» **TESTO**
***

Scusi, Marotta, ma allora non è questione di vuoto normativo: c’è una chiara, bieca congiura demoplutocratica che oltrepassa i confini doganali e che invia dei sicari dall’identikit ben preciso. “C’era rigore su Lukaku anche martedì in Champions”. Vede, appunto, per voi che da almeno quindici anni subite il Diffuso Sentimento e vi ritrovaste per puro caso un vostro consigliere (Guido Rossi) a benedirlo: la faccenda è seria e bisognerebbe resuscitare almeno lord Gladstone.
SCORREVA IL POST Inter-Parma di sabato – un sabato italiano – tra le facce dei flagellanti in studio Sky, incapaci di accettare l’idea che al 94’ il colpo di testa di Vidal fosse finito fuori; e tutto sommato non si trovava di meglio che parlare di calcio: la facilità con cui la Biscia da un po’ prende gol, la facilità con cui li sbaglia, l’inettitudine disperante di Lautaro, l’imprescindibilità di LukakHulk, che sbrigandosela da solo in genere permette agli scrivani rosa di sostenere che l’Inter è una gioia per gli occhi; quando a un certo punto è comparso Marotta. E giù le sue Niagara Falls: Balagh su Perisic è rigore tutta la vita, come si fa a non vederlo, come si fa a non darlo, ma il Var perché non è intervenuto, Piccinini ci danneggiò già a Benevento e comunque, appunto, c’è quel vuoto normativo là. Non c’era vuoto né normativo in Juve-Verona, per la cintura a Bernardeschi di Faraoni e nell’area piccola, dott. Marotta? Per la mancata espulsione di Tonelli (a martello su Ramsey lanciato) da parte proprio di ‘sto Piccinini, in Juve-Samp? Per l’espulsione comica di Chiesa a Crotone? Visto l’argomento, anche e soprattutto lì, e dato il cognome dell’espulso, un abate cluniacense come lei avrebbe dovuto prendere il microfono e lanciare la sua religiosa invettiva riformistica a reti unificate (“sarei intervenuto in ogni caso”).

***

» **ESTRATTI DELLE VOCI**
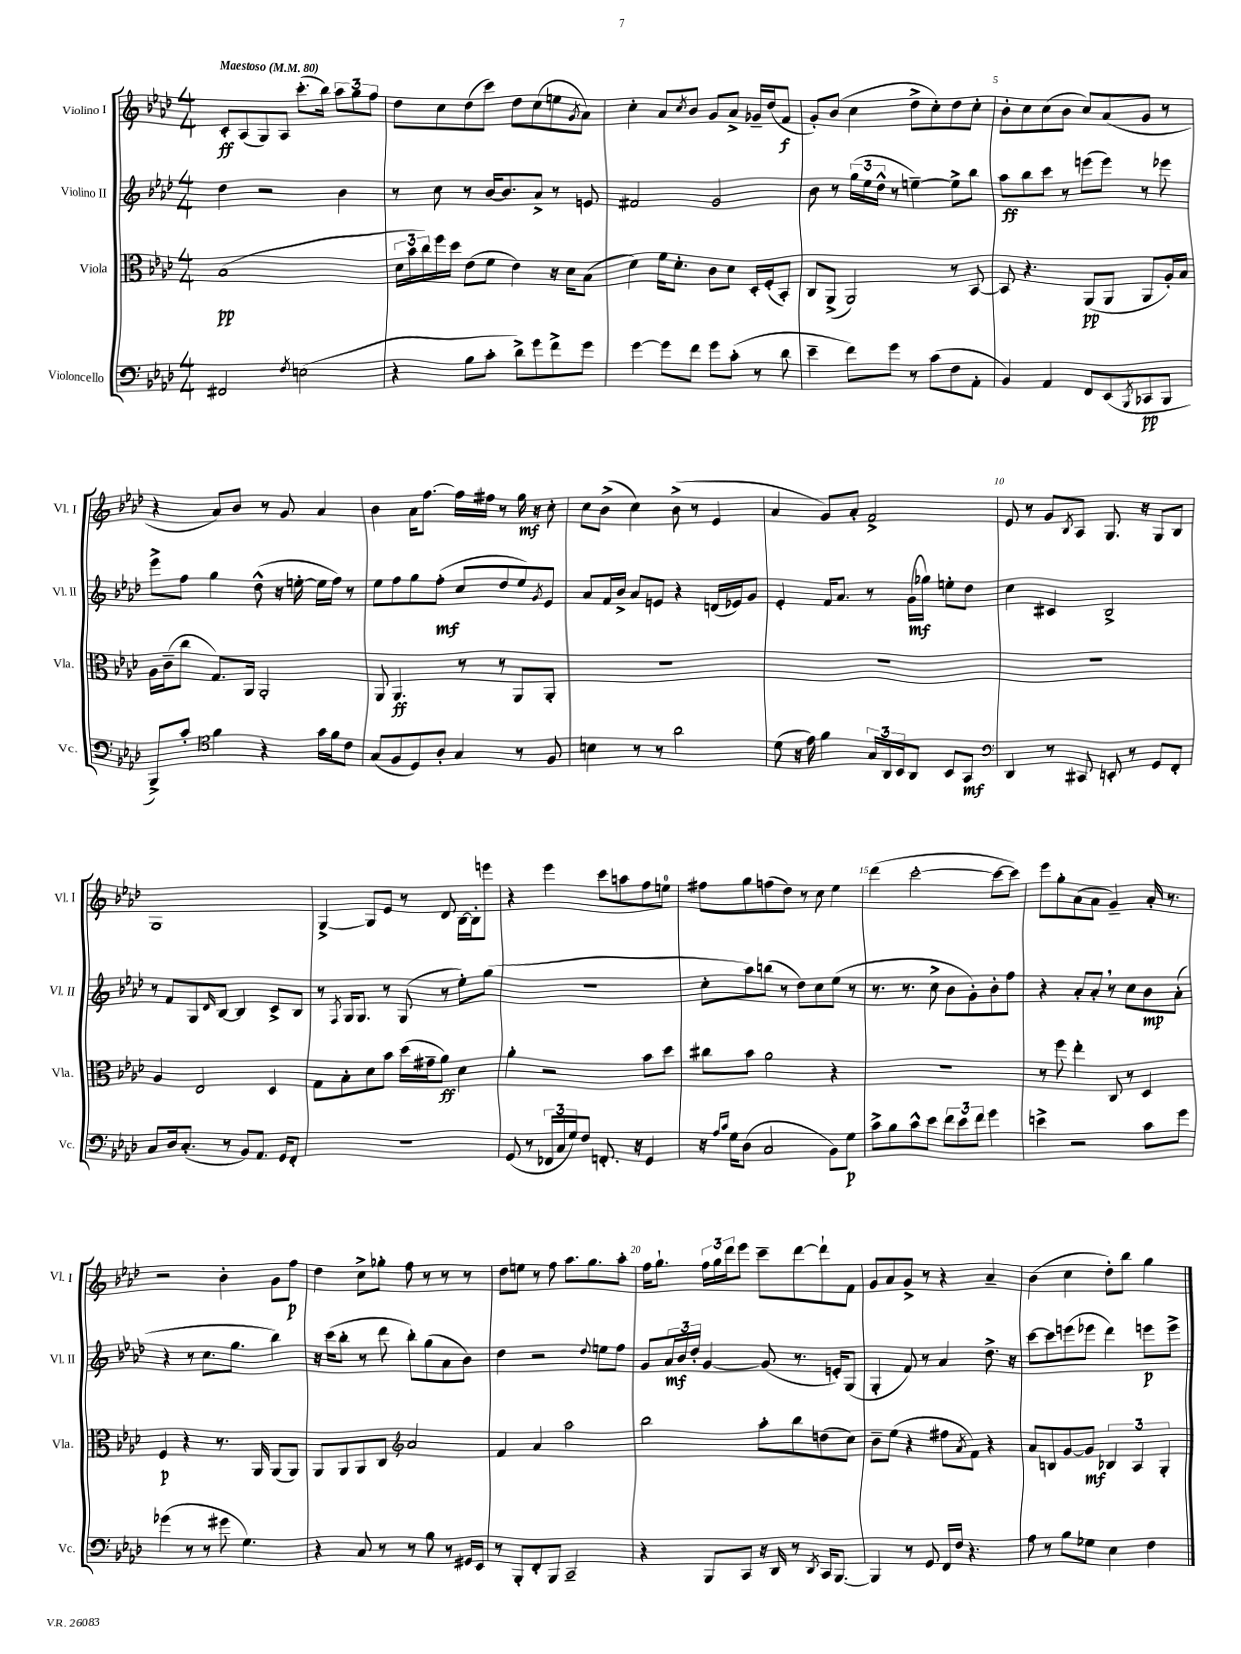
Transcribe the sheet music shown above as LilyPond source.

<<
\new StaffGroup <<
\new Staff = "s0" \with { instrumentName = "Violino I" shortInstrumentName = "Vl. I" } {
    \clef treble \key aes \major \numericTimeSignature \time 4/4 \tempo "Maestoso" 4 = 80
    c'8-.\ff aes8( g8) aes8 c'''8.-.( bes''16) \tuplet 3/2 { aes''8 g''8 f''8 } |
    des''8 c''8 des''8( c'''8) des''8 c''8( e''8 \acciaccatura { g'8 } aes'8) |
    c''4-. aes'8 \acciaccatura { c''8 } bes'8 g'8 aes'8-> ges'16-- des''16( f'8\f |
    g'8-.) bes'8( c''4 des''8-> c''8-.) des''8 c''8-. |
    bes'8-. c''8 c''8( bes'8 c''8) aes'8( g'8 r8 |
    r4 aes'8) bes'8 r8 g'8 aes'4 |
    bes'4 aes'16 f''8.~ f''16 fis''16 r8 g''16\mf r16 c''8-. |
    c''8 bes'8->( c''4) bes'8->( r8 ees'4 |
    aes'4 g'8) aes'8-. f'2-> |
    ees'8 r8 g'8 \acciaccatura { bes8 } aes8 g8. r16 g8 bes8 |
    g1 |
    g4~-> g8 ees'8 r8 des'8 bes16~ bes16-. e'''8 |
    r4 ees'''4 c'''8 a''8 f''8 e''8-0 |
    fis''8 g''8 f''8( des''8) r8 c''8 ees''4 |
    des'''4( c'''2~-. c'''8~ c'''8) |
    ees'''8 g''8-. aes'8( aes'8 g'4--) aes'16-. r8. |
    r2 bes'4-. g'8 f''8\p |
    des''4 c''8-> ges''8-. f''8 r8 r8 r8 |
    des''8 e''8 r8 f''8 aes''8. g''8. aes''8-. |
    f''16 g''8.-! \tuplet 3/2 { f''16 g''16 des'''16 } ees'''8 c'''8-- des'''8~ des'''8-! f'8 |
    g'8 aes'8 g'8-> r8 r4 aes'4-- |
    bes'4( c''4 des''8-.) bes''8 g''4 \bar "|." |
}
\new Staff = "s1" \with { instrumentName = "Violino II" shortInstrumentName = "Vl. II" } {
    \clef treble \key aes \major \numericTimeSignature \time 4/4
    des''4 r2 bes'4 |
    r8 c''8 r8 bes'16~ bes'8. aes'8-> r8 e'8 |
    fis'2 g'2 |
    bes'8 r8 \tuplet 3/2 { g''16( ees''16 des''16-^ } r8 e''4~--) e''8-> bes''8 |
    aes''8\ff bes''8 c'''8 r8 e'''8( e'''8) r8 ees'''8 |
    ees'''8-> f''8 g''4 des''8-^( r16 e''16~-. e''16 f''16) r8 |
    ees''8 f''8 g''8 f''8-.\mf( c''8 des''8 ees''8) \acciaccatura { g'8 } ees'8 |
    aes'8 f'16 bes'16-> aes'8 e'8 r4 d'16( ees'16) g'8 |
    ees'4-. f'16 aes'8. r8 g'16\mf( ges''16) e''8-. des''8 |
    c''4 cis'4 bes2-> |
    r8 f'8 g8 \grace { des'16 } bes8~ bes4 c'8-> bes8 |
    r8 \acciaccatura { f8 } g16 g8. r8 g8( r8 ees''8-.) g''8( |
    R1 |
    c''8-. aes''8) b''8( r8 des''8) c''8 ees''8( r8 |
    r8. r8. c''8-> bes'8 g'8-.) bes'8-. f''8 |
    r4 aes'8-. aes'8-. \breathe r8 c''8 bes'8\mp aes'8-.( |
    r4 r8 c''8. g''8. bes''4) |
    r16 c'''16( bes''8-. r8 des'''8 bes''8-.) g''8( aes'8 bes'8) |
    des''4 r2 \appoggiatura { des''8 } e''8 f''8 |
    g'8 \tuplet 3/2 { aes'16\mf bes'16 des''16-. } g'4~ g'8( r8. e'16-.) g8( |
    g4-. f'8) r8 aes'4 des''8.-> r16 |
    c'''8~ c'''8 e'''8( ees'''8 des'''4) e'''8\p e'''8-> \bar "|." |
}
\new Staff = "s2" \with { instrumentName = "Viola" shortInstrumentName = "Vla." } {
    \clef alto \key aes \major \numericTimeSignature \time 4/4
    bes1\pp( |
    \tuplet 3/2 { des'16 bes'16 c''16) } f''16 des''16 ees'8( f'8 ees'4) r16 des'16 bes8( |
    des'4) f'16 des'8.-. c'8 des'8 des16-. f16-.( bes,8-.) |
    c8 aes,8->( aes,2) r8 bes,8~ |
    bes,8 r4. aes,8\pp( aes,8 aes,8 aes16-.) bes16 |
    aes16 c'16--( c''8 g8.) aes,16 aes,2-. |
    aes,8 aes,4.\ff r8 r8 aes,8 aes,8-. |
    R1 |
    R1 |
    R1 |
    aes4 ees2 des4 |
    g8 bes8-. des'8 bes'8 des''16( gis'16-- aes'8\ff) des'4 |
    aes'4-. r2 bes'8 des''8 |
    cis''8 bes'8 aes'2 r4 |
    R1 |
    r8 f''8 ees''4-. c8 r8 des4 |
    f4\p r4 r8. aes,16 aes,8( aes,8) |
    aes,8 aes,8 aes,8 c8 \clef treble aes'2 |
    f'4 aes'4 aes''2 |
    bes''2 aes''8-. bes''8 d''8( c''8) |
    bes'8-- ees''8( r4 fis''8 \acciaccatura { aes'8 } f'8) r4 |
    aes'8 b8 g'8~ g'8\mf \tuplet 3/2 { bes4 aes4 g4-. } \bar "|." |
}
\new Staff = "s3" \with { instrumentName = "Violoncello" shortInstrumentName = "Vc." } {
    \clef bass \key aes \major \numericTimeSignature \time 4/4
    fis,2 \acciaccatura { f8 } e2( |
    r4 bes8 c'8-. des'8->) g'8 f'8-> g'8 |
    g'4~ g'8 f'8 g'8 c'8-.( r8 des'8 |
    ees'4-- f'8) g'8 r8 c'8( f8 aes,8-. |
    bes,4) aes,4 f,8 ees,8( \acciaccatura { bes,,8 } ces,8\pp bes,,8 |
    bes,,8->) c'8-. \clef tenor f'4 r4 g'16 f'16 c'8 |
    g8( f8 des8) aes8-. g4 r8 f8 |
    b4 r8 r8 aes'2 |
    des'8( r16 ees'16) f'4 \tuplet 3/2 { g16 aes,16 bes,16 } aes,8 bes,8 g,8\mf |
    \clef bass des,4 r8 cis,8 e,8-. r8 g,8 f,8-. |
    c8 des16 c8.-.( r8 bes,8) aes,8. g,16 f,8-. |
    R1 |
    g,8( r8 \tuplet 3/2 { fes,16 c16 g16) } f8 f,8.-. r16 g,4 |
    r16 \grace { aes16 c'16 } g16 des8( c2 bes,8) g8\p |
    c'8-> bes8 c'8-^ ees'8 \tuplet 3/2 { f'8 ees'8 f'8 } g'4 |
    e'4-> r2 c'8 g'8 |
    ges'4( r8 r8 gis'8 g4.) |
    r4 c8 r8 r8 bes8 r8 gis,16 ees,16 |
    r8 bes,,8-. f,8-. bes,,8 c,2-- |
    r4 bes,,8 c,8 r16 des,16 r8 \acciaccatura { des,8 } c,16 bes,,8.~ |
    bes,,4 r8 g,8 f,16 f16 r4. |
    aes8 r8 bes8 ges8 ees4 f4 \bar "|." |
}
>>
>>
\layout { \context { \Score \override BarNumber.break-visibility = ##(#f #t #t) barNumberVisibility = #(every-nth-bar-number-visible 5) } }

***

» **CONSEGNA 1**
Riporta tutte le righe delle voci in cui compare la stringa "acciaccatura".
» **CONSEGNA 2**
Prosegui il testo su Marotta a partire dall'ultima frase riportata.
Il testo su Marotta e le voci sono materiali indipendenti tra loro.

» **RISPOSTA 1**
    des''8 c''8 des''8( c'''8) des''8 c''8( e''8 \acciaccatura { g'8 } aes'8) |
    c''4-. aes'8 \acciaccatura { c''8 } bes'8 g'8 aes'8-> ges'16-- des''16( f'8\f |
    ees'8 r8 g'8 \acciaccatura { bes8 } aes8 g8. r16 g8 bes8 |
    ees''8 f''8 g''8 f''8-.\mf( c''8 des''8 ees''8) \acciaccatura { g'8 } ees'8 |
    r8 \acciaccatura { f8 } g16 g8. r8 g8( r8 ees''8-.) g''8( |
    bes'8-- ees''8( r4 fis''8 \acciaccatura { aes'8 } f'8) r4 |
    fis,2 \acciaccatura { f8 } e2( |
    bes,4) aes,4 f,8 ees,8( \acciaccatura { bes,,8 } ces,8\pp bes,,8 |
    r4 bes,,8 c,8 r16 des,16 r8 \acciaccatura { des,8 } c,16 bes,,8.~ |

» **RISPOSTA 2**
Ma di gran lunga più comico di quell’espulsione è ciò che sarebbe seguito nello scorso sabato italiano, con Paolo John Goodman Condò e Billy Montessori Costacurta a precipitarsi sullo zerbino del diggì: quanto ha ragione, come si fa, per favore, anche la trentottesima volta, guardate tutti, palla alta e mani addosso, dove finiremo di questo passo?
Marotta alla buon’ora salutava, prima o poi.
Loro, no: disco rotto e per non so quanti minuti, Inter defraudata, Inter presa di mira, Inter Var-icocelica. In attesa del pesce grosso, Antonio Conte, che non arrivava mai.
Che dirà? Che farà? Scazzotterà l’intervistatore? Prenderà a calci il sicario Piccinini che passa col borsone dopo la doccia? O uno dei guardalinee, tanto per? Invocherà la terza riunione degli Stati generali, dopo quella di Re Sole del 1614?
Fiduciosa attesa con mani giunte e sguardo supplice.
Ahimè, anzi: ahiloro.
Conte finalmente arriva, però l’arbitro non se lo caca neanche.
Semmai sottolinea durissimo coi suoi che non si può sbagliare tanto, né quando si prende un gol come il primo di Gervinho né quando si manda sui gradoni un numero di pallegol talmente elevato, questione di cattiveria, di determinazione, nel calcio vince chi la butta dentro, noi no.
Noi no.
Loro no.
Attoniti, i flagellanti prendevano e portavano a casa: nessuno a quel punto ha osato rimettere bocca sulla congiura demoplutocratica e sull’affaire Balagh-Perisic. Toccava tornare a parlare di calcio, di cifre, di situazioni, di Eriksen, di palla aperta o scoperta (Montessori Costacurta).
Tanto che, quasi in calce, Trevisani si è visto cristianamente costretto a farsene carico: mister Conte, a proposito del rigore su…
Risposta: io parlo del campo, chiedete alla dirigenza.
Quale che fosse il motivo, o la strategia, o il sottotesto.
Chi se ne sbatte.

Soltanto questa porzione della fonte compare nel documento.